Speaking of hearts, IπŸ’œ Julie Murphy and KA Holt and I feel like if you "shipped" (do they still use that term these days?) those two together, you would get Lisa Fipps.  Her verse is so en pointe, like Holt's. And she's got all the fabulous feels of all the Murphy novels I love. Plus all three write in Texas. Period. End of sentence.

Back to mom...there are good mom memories. "I guess I cling to those moments/like a drowning girl to a life preserver/whenever Mom's words/gut me like a fish." Wow. I just wish Ellie didn't have to endure it for so long. Eventually, with the help of Doc she stands up for herself beginning with tossing the family scale. "Untrue, negative thought:/The higher my weight,/the lower my value./True, positive thought:/A scale does not/determine my worth." All I wanted to do was yell, "You got this, Ellie!"

I highlighted a lot more quotes from the book.
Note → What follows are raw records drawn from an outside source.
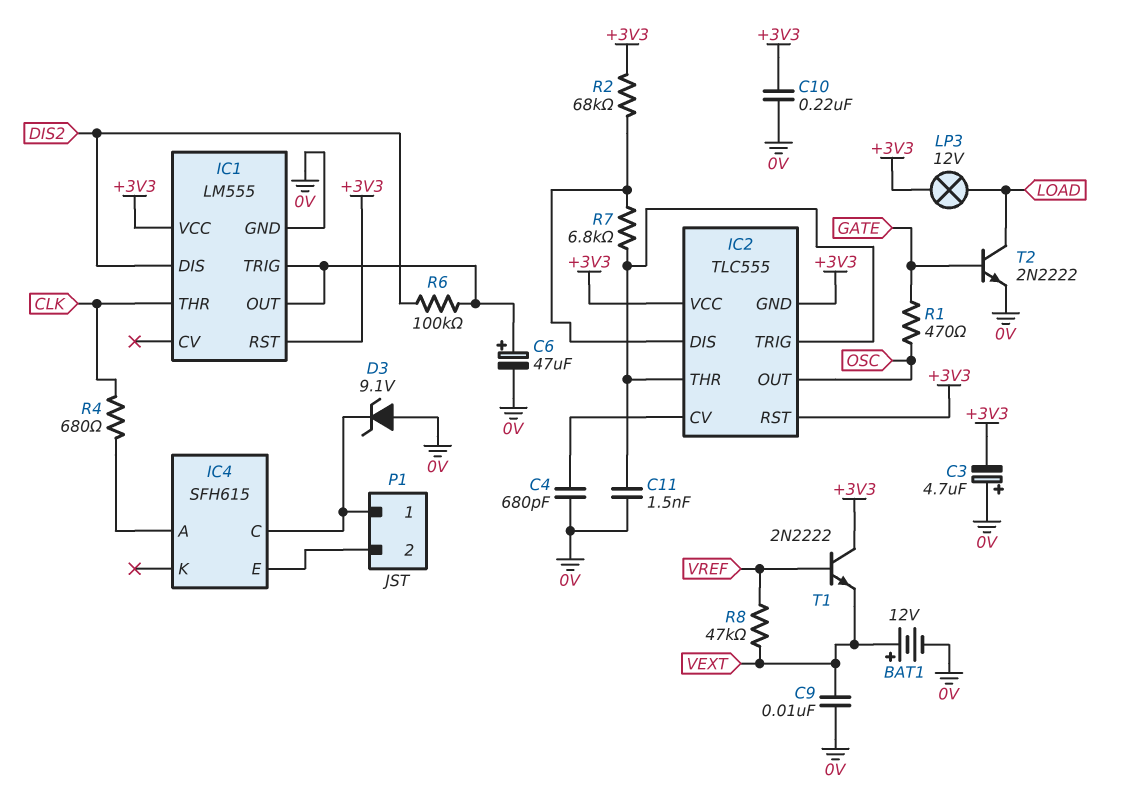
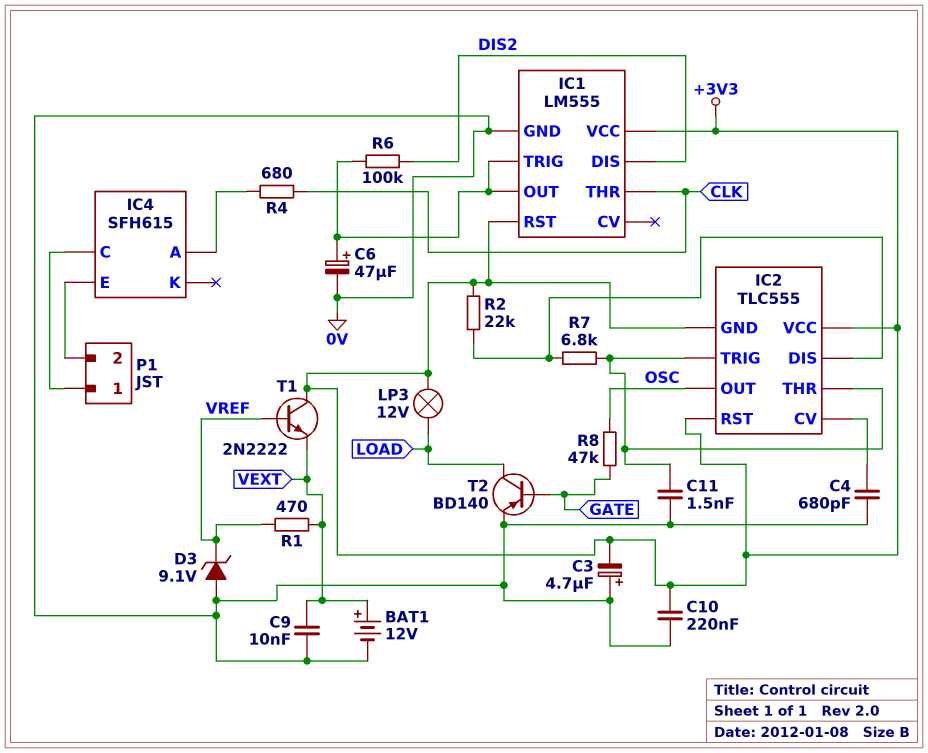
D3: zener 9.1V (A 0V, K IC4/C) -> zener 9.1V (A 0V, K VREF)
R1: 470 (GATE, OSC) -> 470 (VEXT, VREF)
R2: 68k (+3V3, IC2/DIS) -> 22k (+3V3, IC2/DIS)
R8: 47k (VEXT, VREF) -> 47k (GATE, OSC)
T2: NPN 2N2222 (B GATE, C LOAD, E 0V) -> PNP BD140 (B GATE, C LOAD, E 0V)

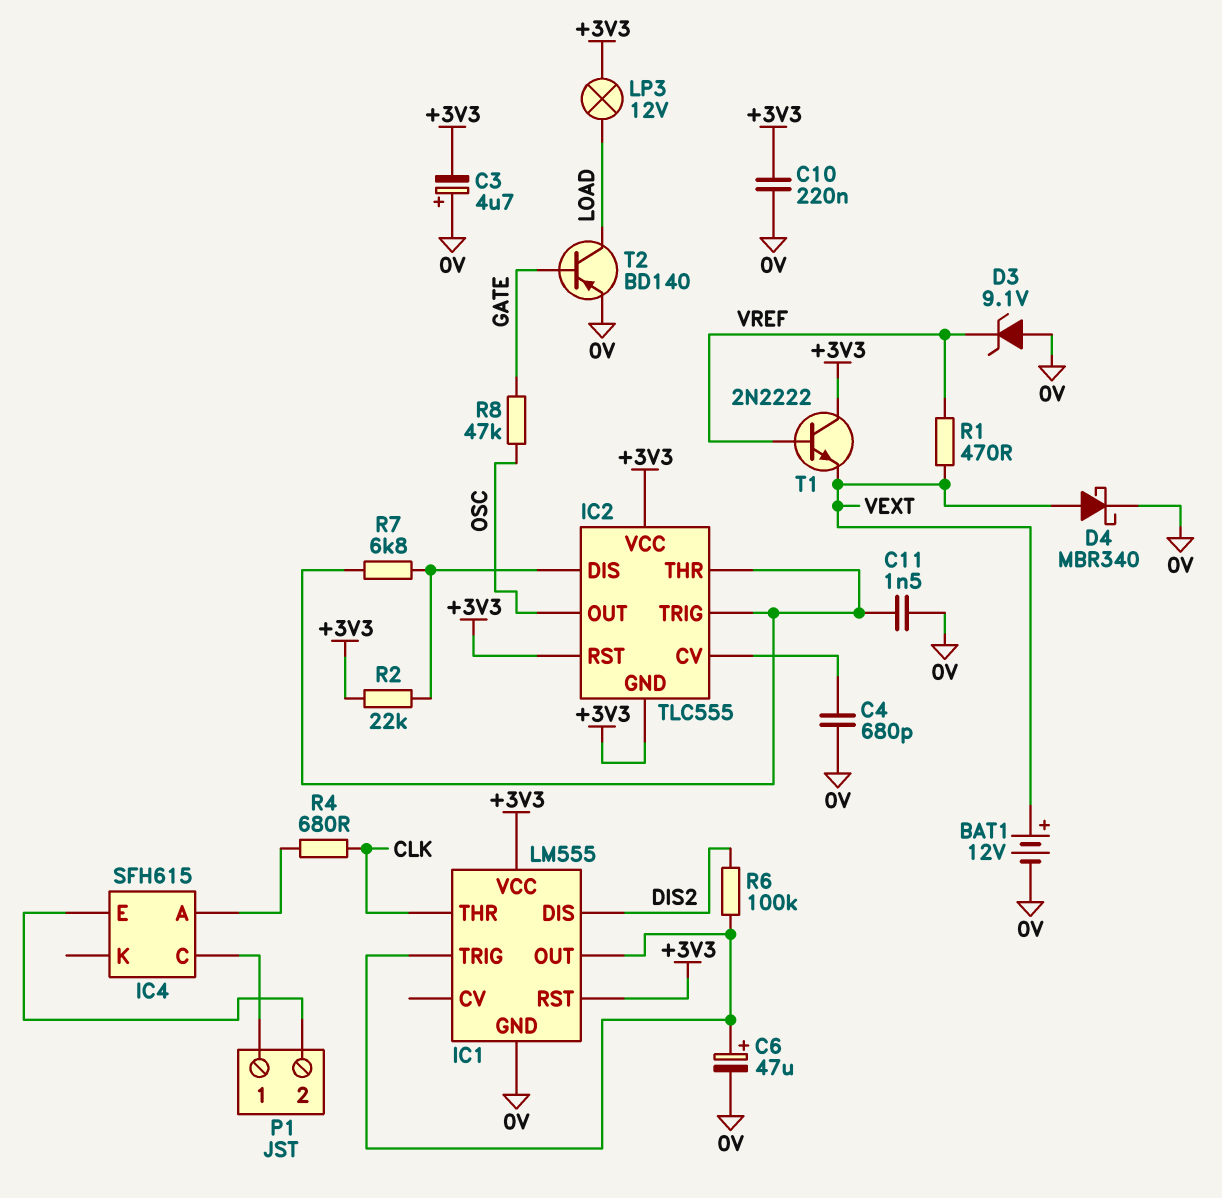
C9: 10nF (0V, VEXT) -> none
D4: none -> schottky MBR340 (A VEXT, K 0V)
Trust me they are good.  Take the time you would have read them here to preorder STARFISH now.  I say it's a strong Newbery 2022 contender. Now, the big question: Will my words leap into your jar, Lisa? πŸ˜‰ 🀞

 

Tuesday, February 2, 2021

Snow Day Book Birthdays

The Mysterious Disappearance of Aidan S (as told by his brother)
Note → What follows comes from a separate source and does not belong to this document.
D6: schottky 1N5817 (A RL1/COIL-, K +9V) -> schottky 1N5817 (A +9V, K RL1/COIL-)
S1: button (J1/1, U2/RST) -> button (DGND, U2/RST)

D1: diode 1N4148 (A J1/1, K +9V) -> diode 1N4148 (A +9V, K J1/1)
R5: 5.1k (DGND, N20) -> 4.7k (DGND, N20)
Last weekend everything came to a stop. All I did was read David Levithan's first middle grade novel, The Mysterious Disappearance of Aidan S. (as told by his brother). Nothing else got done.  Don't tell me I didn't warn you. I also could not stop talking about it. I'm glad my 18 year old daughter was still home from college and humored me as I filled her in on Lucas and Aidan's story.  "Did you find out any more details?" "What do you think happened?" She was as much into it as I was. I even told my 5th and 6th grade "Newbery Navigators" about it and they were hooked. I'm happy it is out in the world today.

As you can imagine, the search parties are out in full force when 7th grader Aidan disappears. Day after day, they keep looking.  He reappears on Day 6 with an unbelievable story. Page after page, I wondered. Is it true? Could this happen? I seriously questioned reality. I tried to genrify the book. Is it fantasy? Realistic fiction? I needed to know and therefore could not stop reading.  And to this day, I am still wondering.
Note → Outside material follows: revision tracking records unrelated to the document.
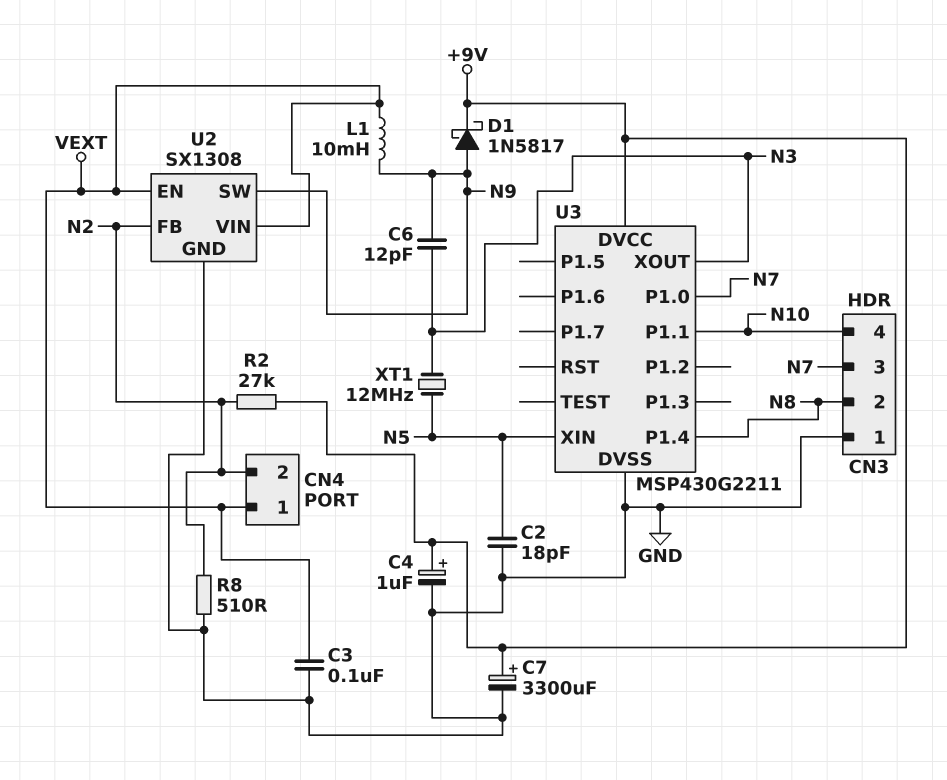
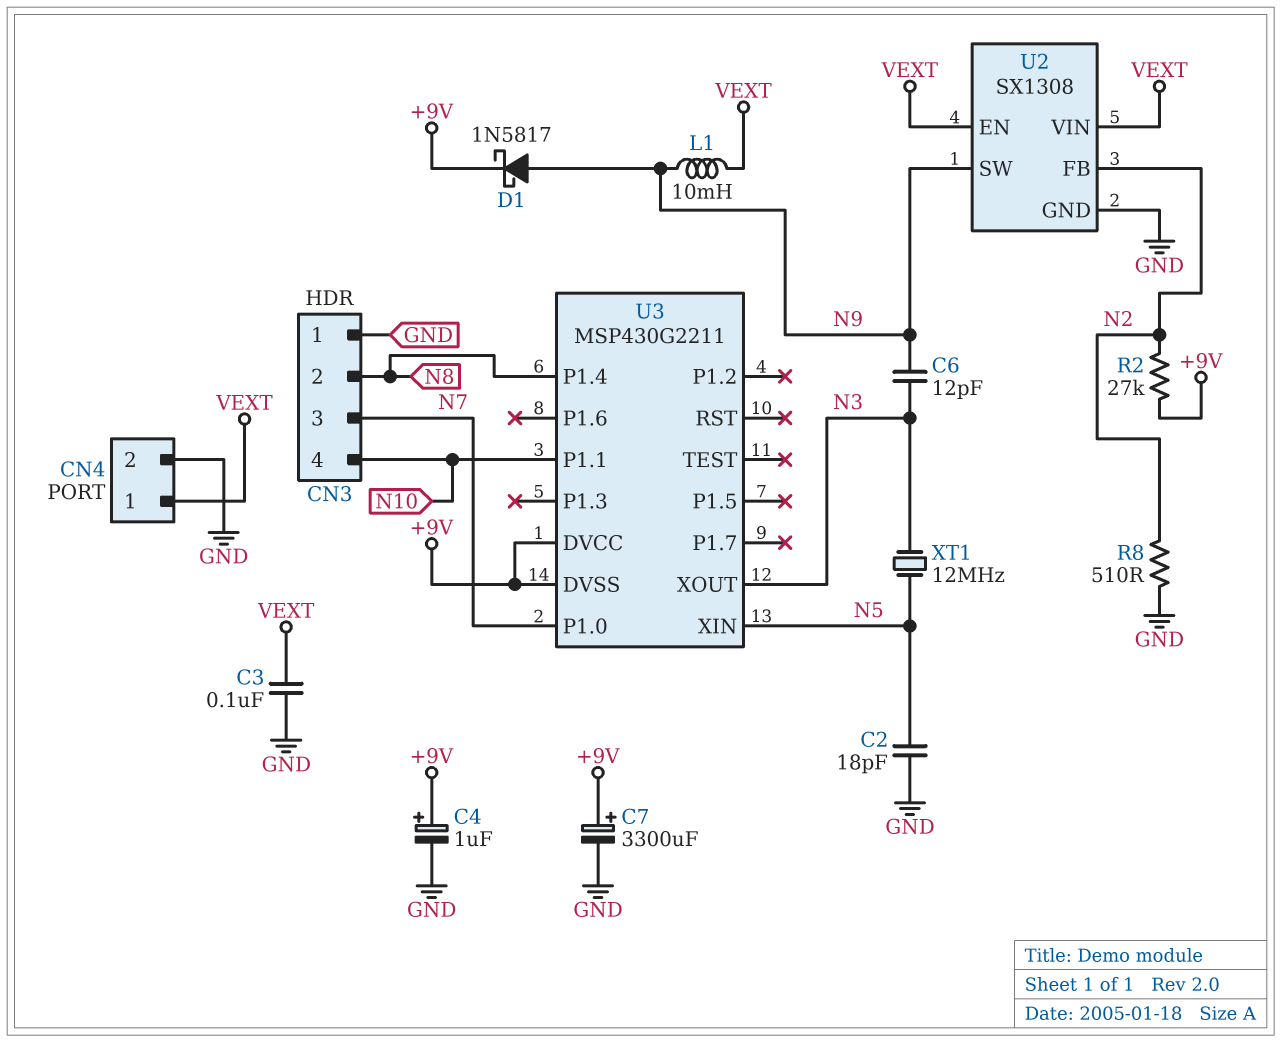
CN4 pin 2: N2 -> GND
U3 pin DVSS: GND -> +9V

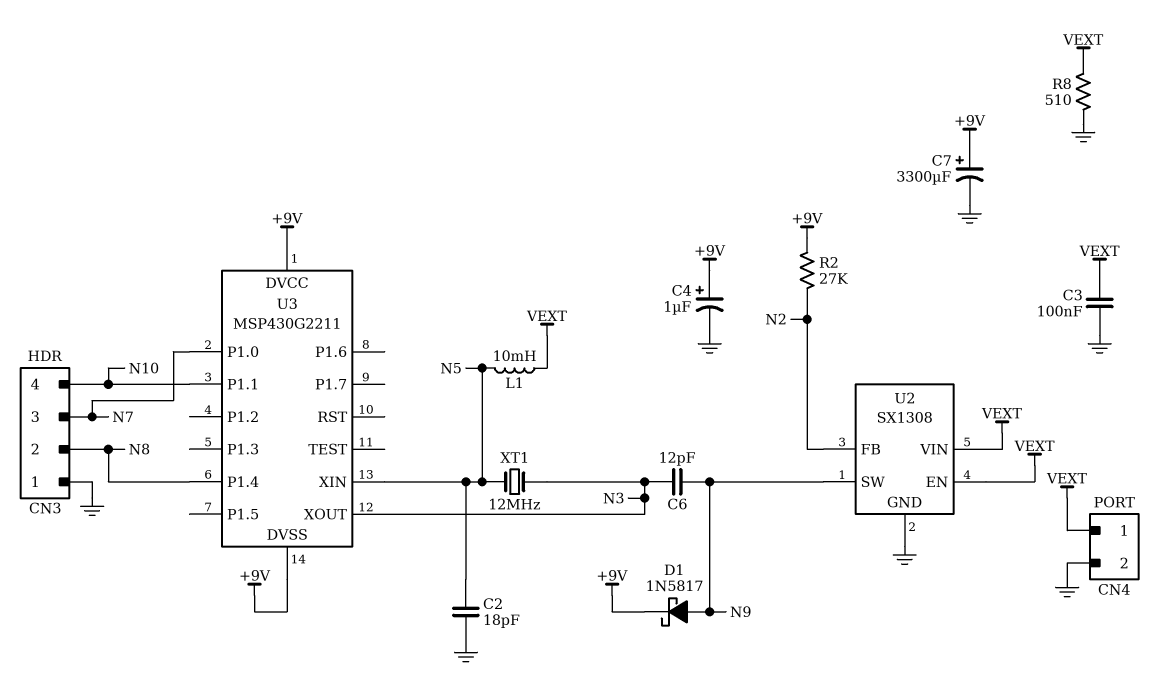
L1: 10mH (N9, VEXT) -> 10mH (N5, VEXT)
R8: 510 (GND, N2) -> 510 (GND, VEXT)

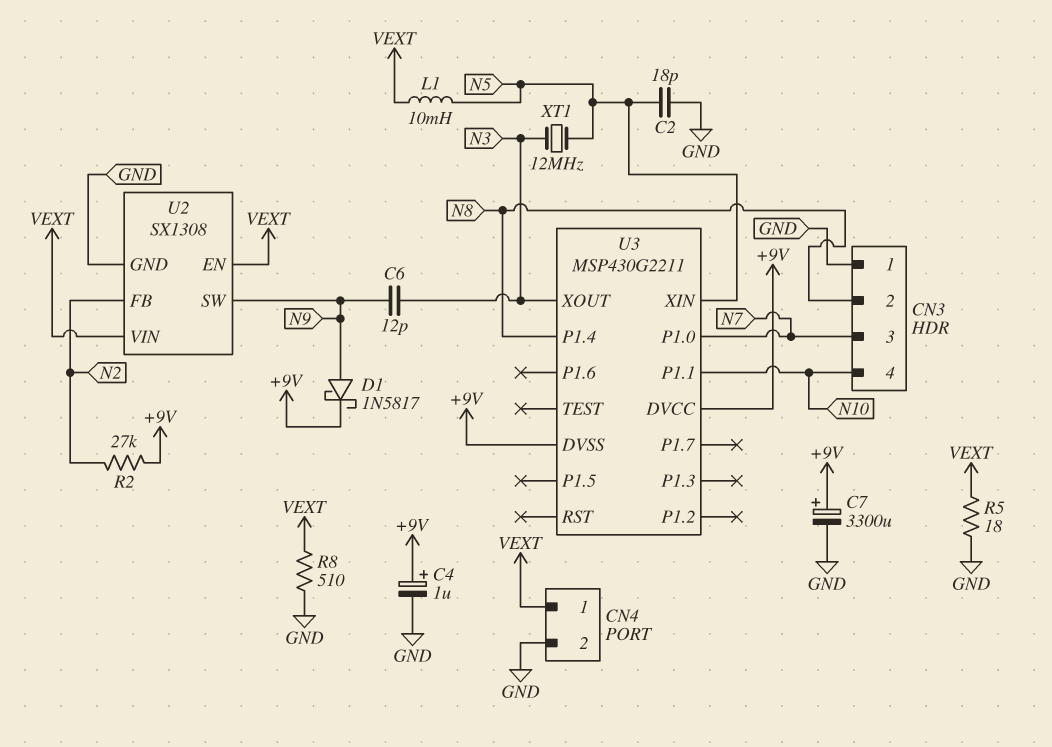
C3: 100nF (GND, VEXT) -> none
R5: none -> 18 (GND, VEXT)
It's a story about brothers, believing the impossible (or the possible), family, accepting who you are and what you have. I wish it the happiest of book birthdays and promise me if you read it that you will get in touch with asap so we can talk.

HILO: Gina the Girl Who Broke the World

It is so sad to have a HILO book birthday without a party.  But dear, Judd Winick, know that I was thinking of you and Chase today and cannot wait for your "Author Fan Face-off" next month! YES! The 7th HILO comes out into the world today and as always, we welcome it with big open arms. Hooray! Stay tuned for mid-March when Chase's challenge will be up on our AFF YouTube channel.  I already know it will be a good one. Go Chase! πŸ˜‰

Ground Zero: A Novel of 9/11


I know little about this book except that because it is by Alan Gratz, it will be gripping and one that kids will devour.  It's hard to find a middle grade reader (and librarian) who doesn't love anything that Alan writes.  While you are waiting for it to arrive in your mailbox or SORA shelf, check out our Author Fan Face-off with Alan vs. 8th grader Evan, a former student of mine.  Evan was a huge fan of Alan's since, I believe 4th grade.  I knew when we got Alan confirmed that Evan had to be his challenger.  You won't see it in the video, but I actually cried during our filming because it was so cool to connect Evan to his favorite author. (See above: I will have Kleenex nearby for Chase's challenge, too).


ICYMI here the Grenade challenge:


And a few more that I am either completely intrigued about from social media (Red, White and Whole by Rajani LaRocca), love the duo (Milo Imagines the World by Matt de la Pena and Christian Robinson), always want to support the author (EngiNerds Strike Back by Jarrett Lerner) and ANOTHER Yasmin book to add to the already fabulous collection (Give it a Try, Yasmin! by Saadia Faruqi and Hatem Aly). Yay! Happy Book Birthday all!